-- Data for processing follows --

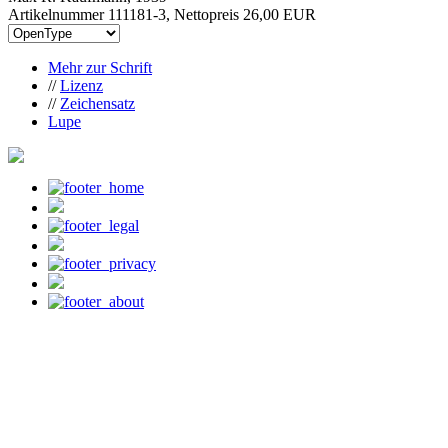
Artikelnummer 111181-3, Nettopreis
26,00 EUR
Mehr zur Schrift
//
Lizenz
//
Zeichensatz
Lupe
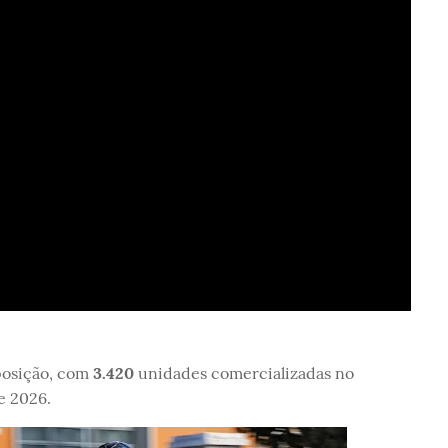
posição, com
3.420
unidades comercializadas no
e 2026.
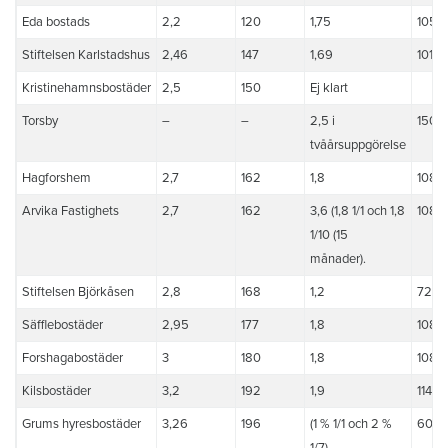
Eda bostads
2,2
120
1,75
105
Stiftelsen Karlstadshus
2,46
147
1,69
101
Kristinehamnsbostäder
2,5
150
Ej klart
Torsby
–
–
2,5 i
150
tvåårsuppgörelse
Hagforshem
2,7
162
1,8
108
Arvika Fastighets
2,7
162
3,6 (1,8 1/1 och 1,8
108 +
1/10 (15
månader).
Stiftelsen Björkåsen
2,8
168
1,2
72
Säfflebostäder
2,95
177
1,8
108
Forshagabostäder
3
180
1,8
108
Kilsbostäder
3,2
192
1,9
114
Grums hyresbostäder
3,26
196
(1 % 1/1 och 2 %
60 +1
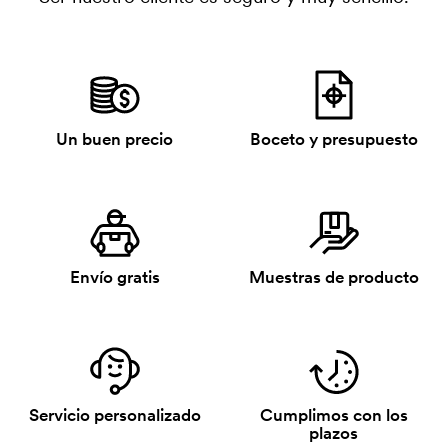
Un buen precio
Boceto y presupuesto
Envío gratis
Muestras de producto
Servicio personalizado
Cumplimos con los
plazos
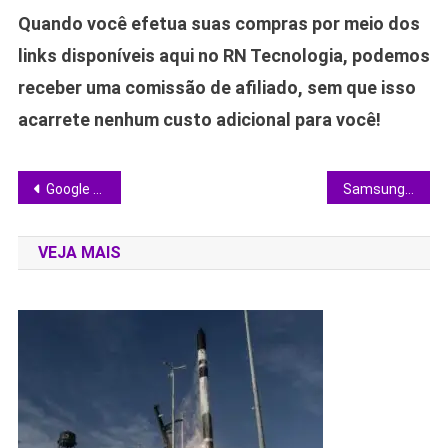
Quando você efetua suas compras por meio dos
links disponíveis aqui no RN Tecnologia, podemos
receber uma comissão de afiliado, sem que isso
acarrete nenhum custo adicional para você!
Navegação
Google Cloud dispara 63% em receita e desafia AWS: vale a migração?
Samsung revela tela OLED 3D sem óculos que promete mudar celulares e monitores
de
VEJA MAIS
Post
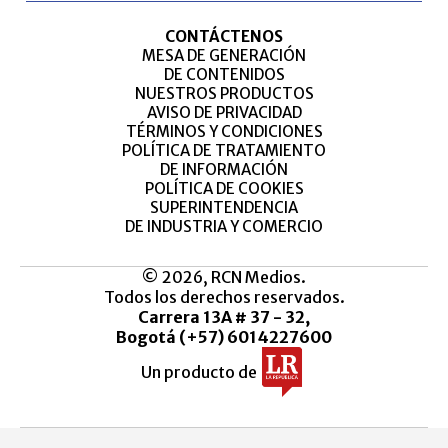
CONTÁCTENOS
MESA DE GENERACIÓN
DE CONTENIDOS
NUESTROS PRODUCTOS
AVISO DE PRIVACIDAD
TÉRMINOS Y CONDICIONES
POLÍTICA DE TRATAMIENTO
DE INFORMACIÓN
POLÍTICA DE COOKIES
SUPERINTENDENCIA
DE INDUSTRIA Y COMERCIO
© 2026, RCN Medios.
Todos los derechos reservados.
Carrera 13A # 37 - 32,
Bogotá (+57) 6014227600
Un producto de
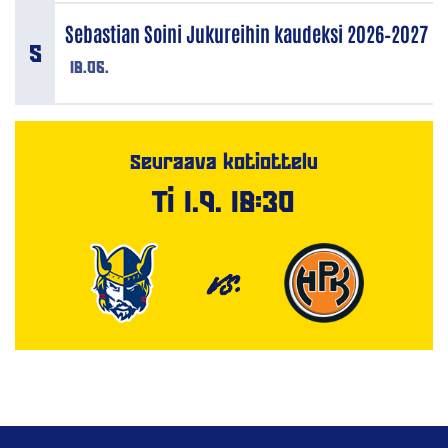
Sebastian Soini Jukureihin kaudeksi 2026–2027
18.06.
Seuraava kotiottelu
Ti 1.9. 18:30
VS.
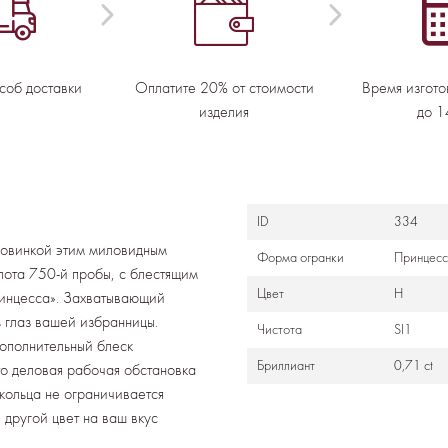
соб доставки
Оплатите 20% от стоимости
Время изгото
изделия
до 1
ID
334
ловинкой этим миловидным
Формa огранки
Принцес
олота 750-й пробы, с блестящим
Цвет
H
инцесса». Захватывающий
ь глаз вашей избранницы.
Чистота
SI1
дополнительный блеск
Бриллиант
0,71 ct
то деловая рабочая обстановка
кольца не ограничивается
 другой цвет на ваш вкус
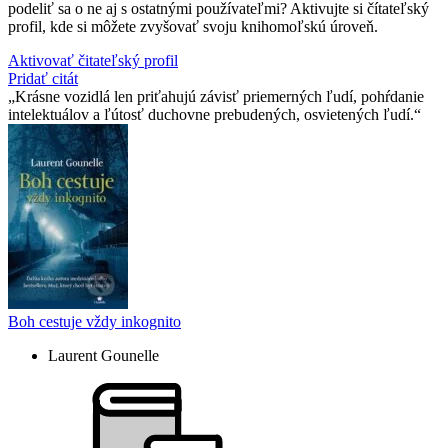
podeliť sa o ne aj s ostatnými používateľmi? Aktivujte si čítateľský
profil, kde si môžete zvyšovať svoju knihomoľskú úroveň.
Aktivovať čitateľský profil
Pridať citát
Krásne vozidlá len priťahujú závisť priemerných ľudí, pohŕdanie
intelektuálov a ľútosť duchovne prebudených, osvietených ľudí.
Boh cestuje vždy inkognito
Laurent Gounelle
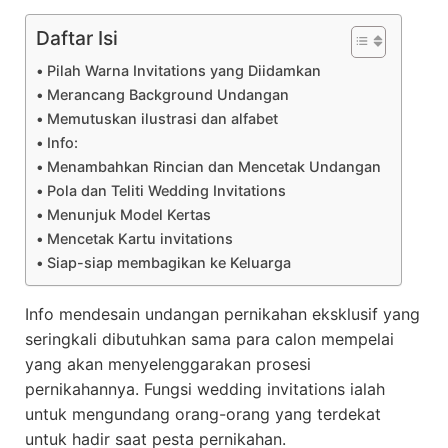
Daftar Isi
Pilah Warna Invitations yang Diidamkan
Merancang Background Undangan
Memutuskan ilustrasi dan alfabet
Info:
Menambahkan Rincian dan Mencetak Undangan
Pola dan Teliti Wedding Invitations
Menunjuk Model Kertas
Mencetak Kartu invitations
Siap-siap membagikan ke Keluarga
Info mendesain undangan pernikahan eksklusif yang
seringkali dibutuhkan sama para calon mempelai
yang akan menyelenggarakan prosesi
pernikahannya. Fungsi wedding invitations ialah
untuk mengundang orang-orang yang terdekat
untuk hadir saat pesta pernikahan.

-- Data for processing concluded --

** Your objective **
Show each line in the data where the string "profil" appears.

** Task result **
profil, kde si môžete zvyšovať svoju knihomoľskú úroveň.
Aktivovať čitateľský profil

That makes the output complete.